(MATERIAL SUPPLIED)
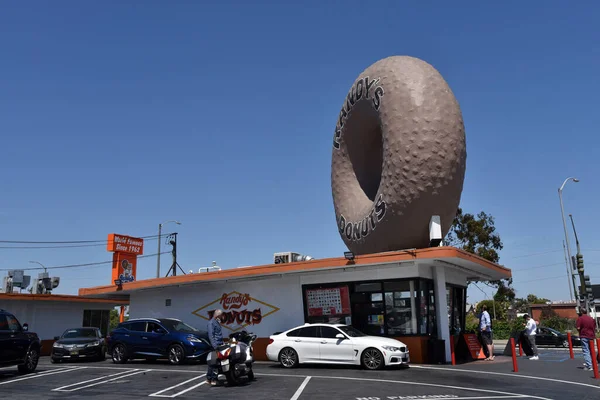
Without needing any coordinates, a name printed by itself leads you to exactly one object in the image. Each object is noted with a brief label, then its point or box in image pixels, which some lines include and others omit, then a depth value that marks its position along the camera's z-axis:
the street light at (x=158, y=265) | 46.62
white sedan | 14.93
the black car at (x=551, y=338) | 31.11
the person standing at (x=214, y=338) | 12.54
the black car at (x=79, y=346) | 20.17
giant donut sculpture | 16.88
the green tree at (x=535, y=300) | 81.25
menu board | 18.48
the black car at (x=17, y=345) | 14.59
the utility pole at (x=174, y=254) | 46.54
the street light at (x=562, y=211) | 35.31
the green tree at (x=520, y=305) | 63.12
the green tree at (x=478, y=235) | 41.47
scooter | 12.35
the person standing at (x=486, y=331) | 18.84
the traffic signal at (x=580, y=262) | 29.39
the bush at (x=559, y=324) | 44.81
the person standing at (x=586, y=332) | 14.73
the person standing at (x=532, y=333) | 19.81
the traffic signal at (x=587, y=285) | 27.52
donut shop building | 17.19
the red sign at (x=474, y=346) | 18.88
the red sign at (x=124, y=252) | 44.38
(End MATERIAL SUPPLIED)
### WORK ORDER:
How many lines in the records hold the string "traffic"? Reply with the number only.

### SOLUTION TO THIS PROBLEM:
2